**Saved entries**
===

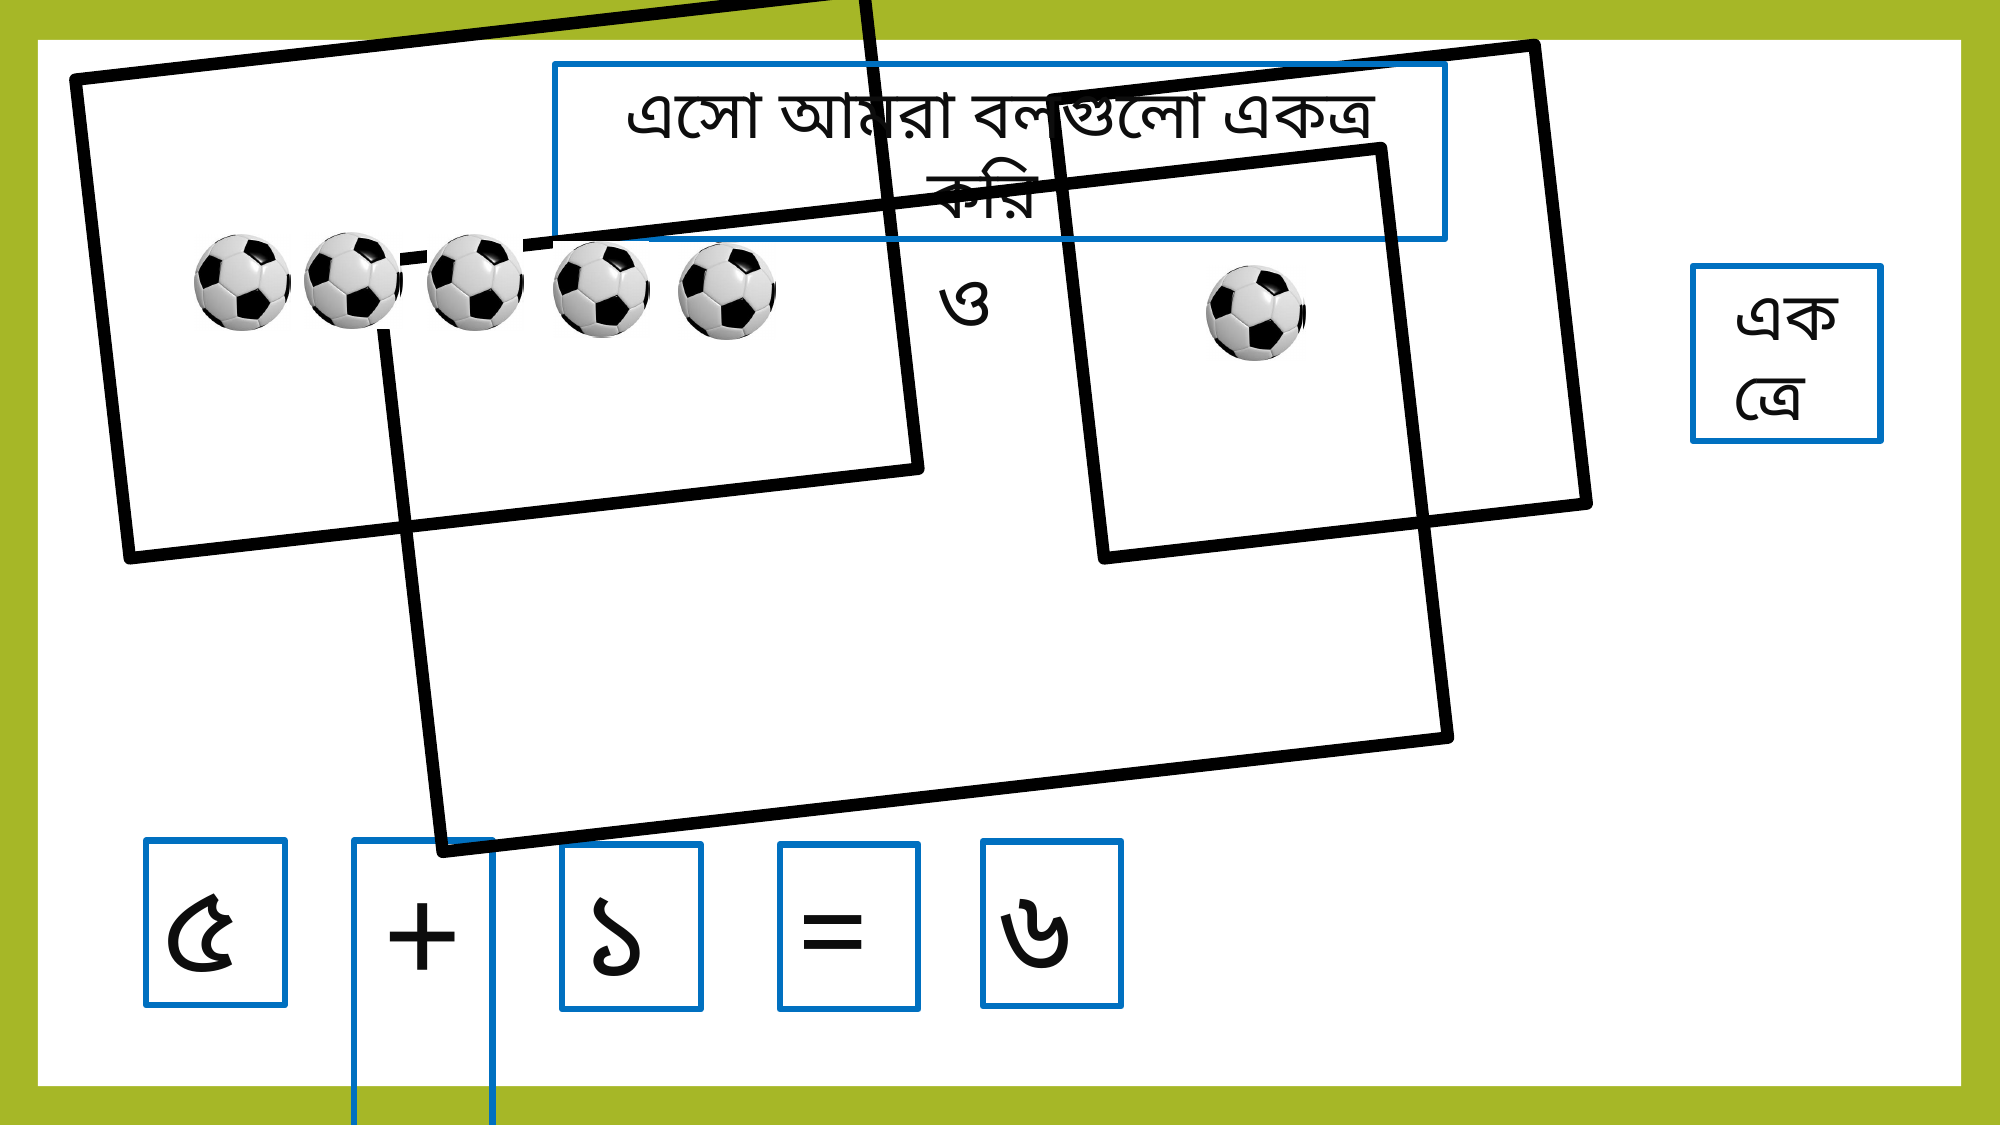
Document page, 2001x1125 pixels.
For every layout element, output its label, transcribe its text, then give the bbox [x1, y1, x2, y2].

picture [426, 234, 524, 331]
text_box ১ [562, 844, 701, 1010]
text_box + [354, 840, 493, 1125]
text_box ৫ [146, 840, 285, 1006]
text_box ৬ [982, 841, 1122, 1007]
text_box = [779, 844, 919, 1010]
picture [553, 240, 650, 338]
text_box এসো আমরা বলগুলো একত্র করি [554, 64, 1446, 239]
picture [678, 241, 776, 340]
text_box একত্রে [1692, 266, 1881, 441]
text_box [382, 146, 1450, 854]
picture [1206, 264, 1306, 362]
picture [304, 232, 403, 329]
text_box [73, 0, 874, 560]
text_box [1352, 43, 1589, 524]
picture [193, 234, 291, 331]
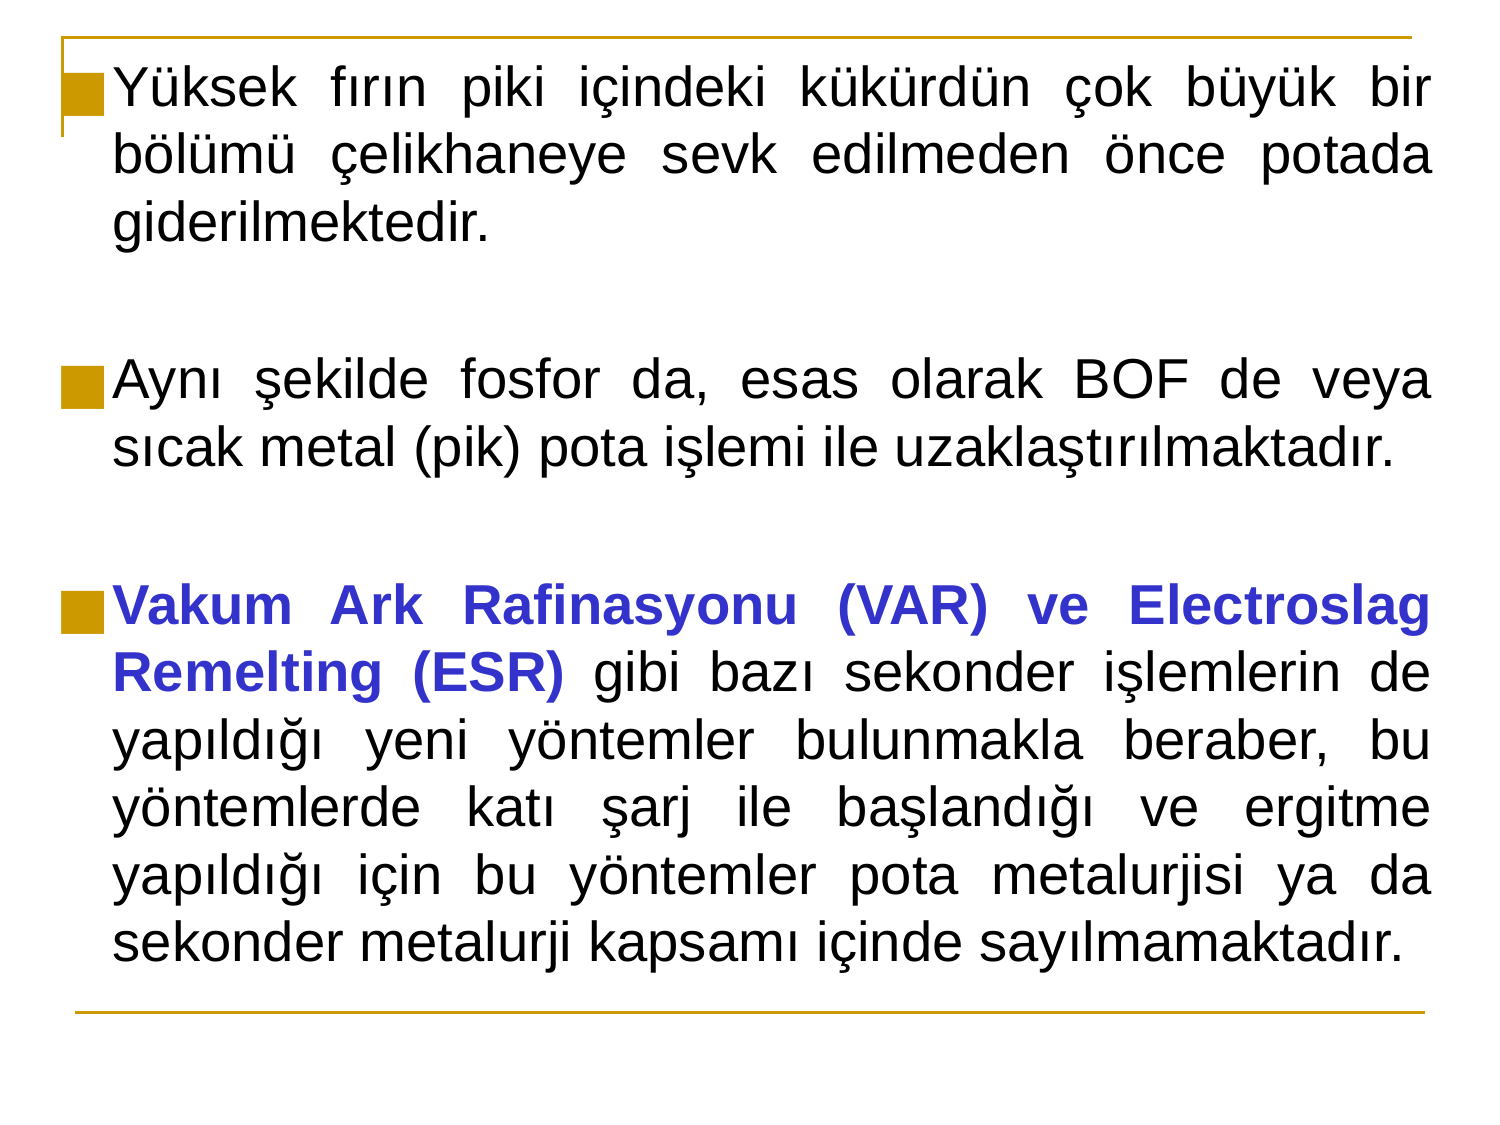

===

**WORK TO COMPLETE**
Every record must be returned exactly. Leave its pictures out.

**OUTPUT FOR THIS TASK**
Document page, 2001x1125 pixels.
For every layout element, output its label, transcribe its text, then give the bbox [x1, y1, x2, y2].

picture [426, 234, 524, 331]
text_box ১ [562, 844, 701, 1010]
text_box + [354, 840, 493, 1125]
text_box ৫ [146, 840, 285, 1006]
text_box ৬ [982, 841, 1122, 1007]
text_box = [779, 844, 919, 1010]
picture [553, 240, 650, 338]
text_box এসো আমরা বলগুলো একত্র করি [554, 64, 1446, 239]
picture [678, 241, 776, 340]
text_box একত্রে [1692, 266, 1881, 441]
text_box [382, 146, 1450, 854]
picture [1206, 264, 1306, 362]
picture [304, 232, 403, 329]
text_box [73, 0, 874, 560]
text_box [1352, 43, 1589, 524]
picture [193, 234, 291, 331]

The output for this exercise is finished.